## Texte fourni
———

La Maîtrise du Cycle de la Donnée : Les conceptions centralisées classiques ont tendance à accumuler les données dans d’énormes systèmes d’information et des bases de données extrêmement puissantes, mais où le cycle des données peut s’avérer complexe et difficile à maîtriser. En particulier, le partitionnement des données en fonction de la notion de propriété et de rôles devient rapidement un problème difficile. L’utilisation de transactions et de verrous est reconnue comme pouvant être énergivore. De plus, la perte de contrôle de l’utilisateur peut mener à une perte d’un partitionnement naturel de la donnée, ce qui induit des difficultés à distinguer les données “vivantes” des données “mortes”. Cette perte de visibilité se traduit souvent par une difficulté à mettre en place des archivages adaptés, alors que l’archivage sur support à basse consommation peut s’avérer très efficace pour lutter contre une dérive de la consommation énergétique des Systèmes d’Information.

———

## Consigne
Recopiez intégralement le texte sur la maîtrise du cycle de la donnée, sans en modifier un seul mot.

———

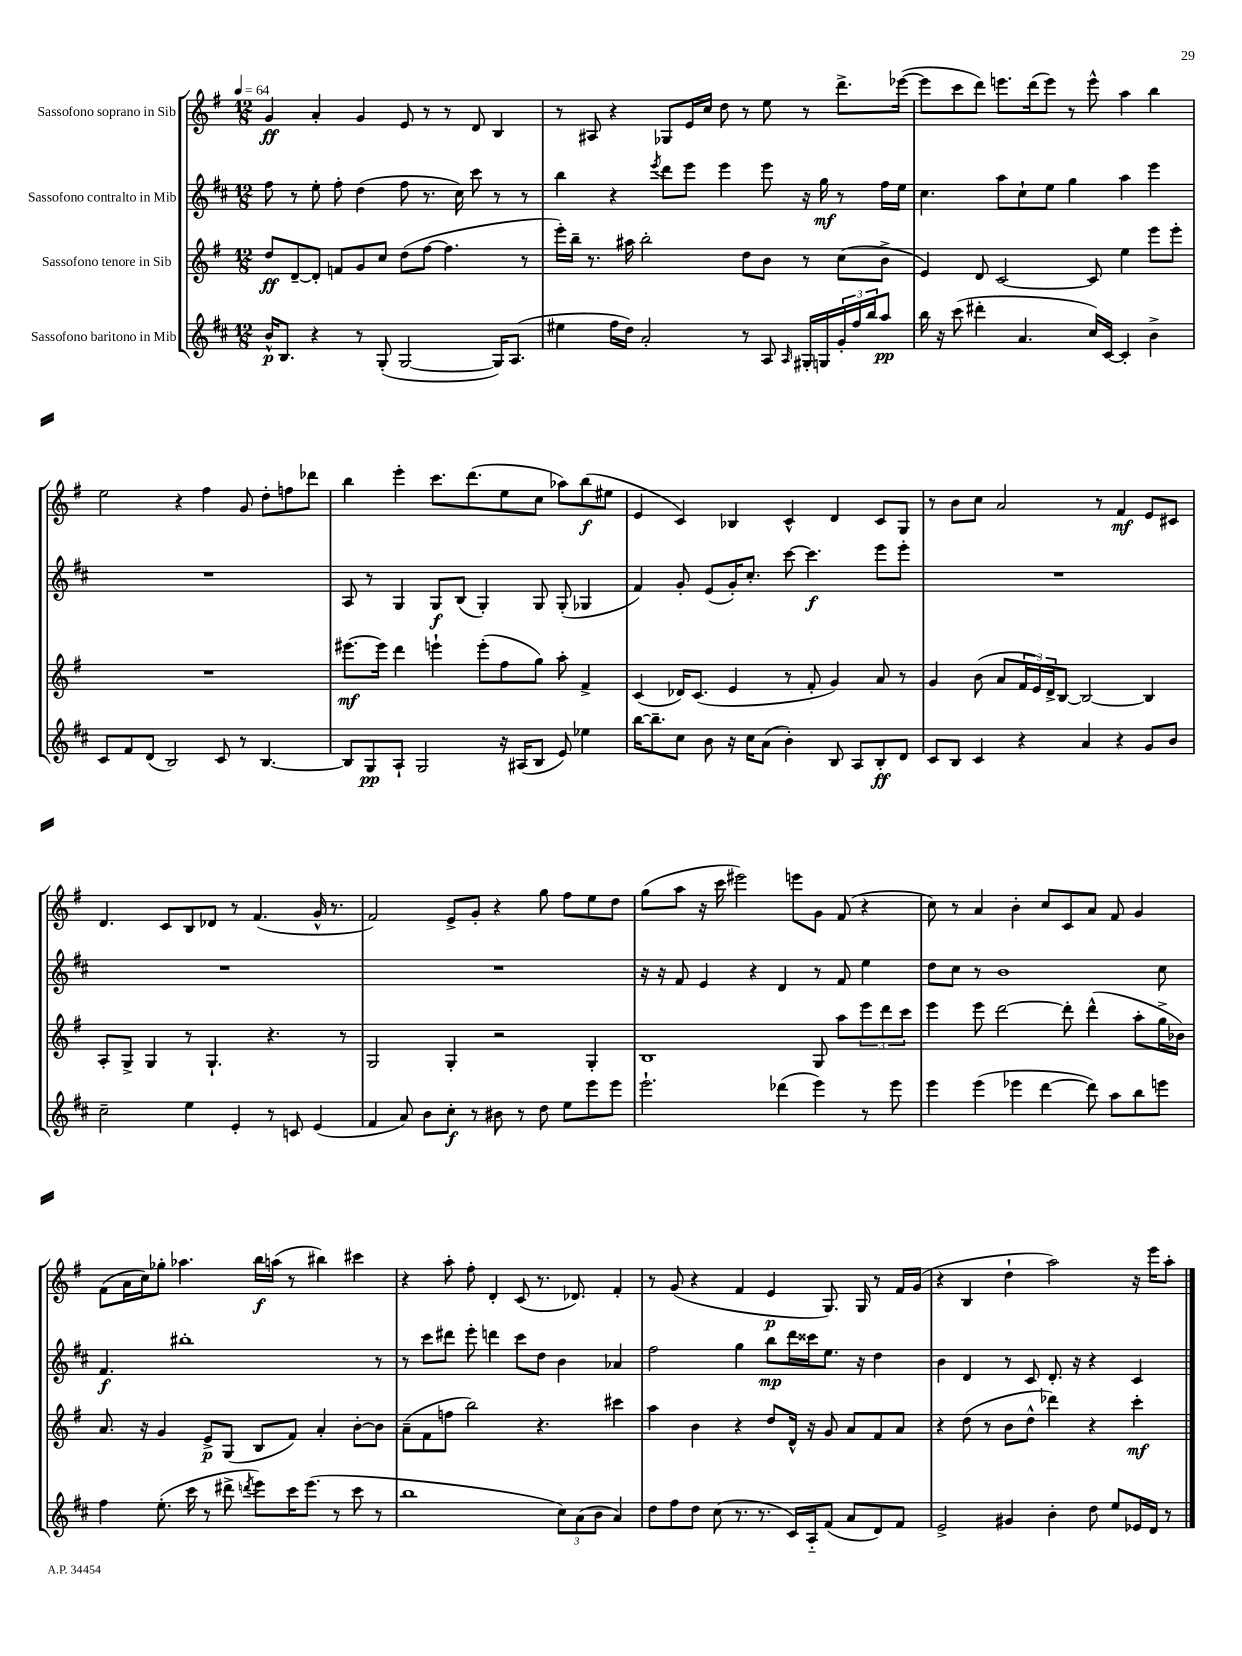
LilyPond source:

<<
\new StaffGroup <<
\new Staff = "s0" \with { instrumentName = "Sassofono soprano in Sib" } {
    \clef treble \key g \major \numericTimeSignature \time 12/8 \tempo 4 = 64
    g'4\ff a'4-. g'4 e'8 r8 r8 d'8 b4 |
    r8 ais8 r4 ges8 e'16 c''16 d''8 r8 e''8 r8 d'''8.-> ees'''16~( |
    ees'''8 c'''8 d'''8) e'''8. d'''16( e'''8) r8 e'''8-^ a''4 b''4 |
    e''2 r4 fis''4 g'8 d''8-. f''8 des'''8 |
    b''4 e'''4-. c'''8. d'''8.( e''8 c''8 aes''8) b''8\f( eis''8 |
    e'4 c'4) bes4 c'4-^ d'4 c'8 g8 |
    r8 b'8 c''8 a'2 r8 fis'4\mf e'8 cis'8 |
    d'4. c'8 b8 des'8 r8 fis'4.( g'16-^ r8. |
    fis'2) e'8-> g'8-. r4 g''8 fis''8 e''8 d''8 |
    g''8( a''8 r16 c'''16 eis'''2) e'''8 g'8 fis'8( r4 |
    c''8) r8 a'4 b'4-. c''8 c'8 a'8 fis'8 g'4 |
    fis'8( a'16 c''16) ges''8-. aes''4. b''16\f a''16( r8 bis''4) cis'''4 |
    r4 a''8-. fis''8-. d'4-. c'8( r8. des'8.) fis'4-. |
    r8 g'8( r4 fis'4 e'4\p g8.) g16 r8 fis'16 g'16( |
    r4 b4 d''4-! a''2) r16 e'''16 a''8-. \bar "|." |
}
\new Staff = "s1" \with { instrumentName = "Sassofono contralto in Mib" } {
    \clef treble \key d \major \numericTimeSignature \time 12/8
    fis''8 r8 e''8-. fis''8-. d''4( fis''8 r8. cis''16) cis'''8 r8 r8 |
    b''4 r4 \acciaccatura { e'''8 } d'''8 e'''8 e'''4 e'''8 r16 g''16\mf r8 fis''16 e''16 |
    cis''4. a''8 cis''8-! e''8 g''4 a''4 e'''4 |
    R1. |
    a8 r8 g4 g8\f b8( g4-.) g8 g8-.( ges4 |
    fis'4) g'8-. e'8( g'16-.) cis''8.-. cis'''8~ cis'''4.\f e'''8 e'''8-. |
    R1. |
    R1. |
    R1. |
    r16 r16 fis'8 e'4 r4 d'4 r8 fis'8 e''4 |
    d''8 cis''8 r8 b'1 cis''8 |
    fis'4.\f bis''1-. r8 |
    r8 cis'''8 dis'''8 e'''8-. d'''4 cis'''8 d''8 b'4 aes'4 |
    fis''2 g''4 b''8\mp d'''16 cisis'''16 e''8. r16 d''4 |
    b'4 d'4 r8 cis'8 d'8.-. r16 r4 cis'4 \bar "|." |
}
\new Staff = "s2" \with { instrumentName = "Sassofono tenore in Sib" } {
    \clef treble \key g \major \numericTimeSignature \time 12/8
    d''8\ff d'8~-- d'8-. f'8 g'8 c''8 d''8( fis''8~ fis''4. r8 |
    e'''16-.) b''16-- r8. ais''16 b''2-. d''8 b'8 r8 c''8( b'8-> |
    e'4) d'8 c'2~ c'8 e''4 e'''8 e'''8-. |
    R1. |
    eis'''8.~\mf eis'''16 d'''4 e'''4-! e'''8-.( fis''8 g''8) a''8-. fis'4-> |
    c'4( des'16) c'8.( e'4 r8 fis'8-. g'4) a'8 r8 |
    g'4 b'8( a'8 \tuplet 3/2 { fis'16 e'16) d'16-> } b8~ b2~ b4 |
    a8-. g8-> g4 r8 g4.-! r4. r8 |
    g2 g4-. r2 g4-. |
    b1 g8 a''8 \tuplet 3/2 { e'''8 d'''8 c'''8 } |
    e'''4 e'''8 d'''2~ d'''8-. d'''4-^( a''8-. g''16-> bes'16) |
    a'8. r16 g'4 e'8->\p g8( b8 fis'8) a'4-. b'8~-. b'8 |
    a'8--( fis'8 f''8 b''2) r4. cis'''4 |
    a''4 b'4 r4 d''8 d'16-^ r16 g'8 a'8 fis'8 a'8 |
    r4 d''8( r8 b'8 d''8-^ des'''4) r4 c'''4-.\mf \bar "|." |
}
\new Staff = "s3" \with { instrumentName = "Sassofono baritono in Mib" } {
    \clef treble \key d \major \numericTimeSignature \time 12/8
    b'16-^\p b8. r4 r8 g8-.( g2~ g16) a8.( |
    eis''4 fis''16 d''16) a'2-. r8 a8 \grace { a16 } gis16-. g16 \tuplet 3/2 { g'16-. fis''16 b''16 } a''8\pp |
    b''16 r16 cis'''8( dis'''4-. a'4. cis''16) cis'16~ cis'4-. b'4-> |
    cis'8 fis'8 d'8( b2) cis'8 r8 b4.~ |
    b8 g8\pp a8-! g2 r16 ais16( b8 e'8) ees''4 |
    b''16~ b''8.-- cis''8 b'8 r16 cis''16 a'8( b'4-.) b8 a8 b8-.\ff d'8 |
    cis'8 b8 cis'4 r4 a'4 r4 g'8 b'8 |
    cis''2-- e''4 e'4-. r8 c'8 e'4( |
    fis'4 a'8) b'8 cis''8-.\f r8 bis'8 r8 d''8 e''8 e'''8 e'''8 |
    e'''2.-! des'''4( e'''4) r8 e'''8 |
    e'''4 e'''4( ees'''4 d'''4~ d'''8) a''8 b''8 e'''8 |
    fis''4 e''8.-.( cis'''16 r8 dis'''8-> \acciaccatura { d'''8 } e'''8) cis'''16 e'''8.( r8 cis'''8 r8 |
    b''1 \tuplet 3/2 { cis''8) a'8( b'8 } a'4) |
    d''8 fis''8 d''8 cis''8( r8. r8. cis'16) a16-_ fis'8( a'8 d'8) fis'8 |
    e'2-> gis'4 b'4-. d''8 e''8 ees'16 d'16 r8 \bar "|." |
}
>>
>>
\layout { \context { \Score \remove "Bar_number_engraver" } }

———

## Résultat attendu
La Maîtrise du Cycle de la Donnée : Les conceptions centralisées classiques ont tendance à accumuler les données dans d’énormes systèmes d’information et des bases de données extrêmement puissantes, mais où le cycle des données peut s’avérer complexe et difficile à maîtriser. En particulier, le partitionnement des données en fonction de la notion de propriété et de rôles devient rapidement un problème difficile. L’utilisation de transactions et de verrous est reconnue comme pouvant être énergivore. De plus, la perte de contrôle de l’utilisateur peut mener à une perte d’un partitionnement naturel de la donnée, ce qui induit des difficultés à distinguer les données “vivantes” des données “mortes”. Cette perte de visibilité se traduit souvent par une difficulté à mettre en place des archivages adaptés, alors que l’archivage sur support à basse consommation peut s’avérer très efficace pour lutter contre une dérive de la consommation énergétique des Systèmes d’Information.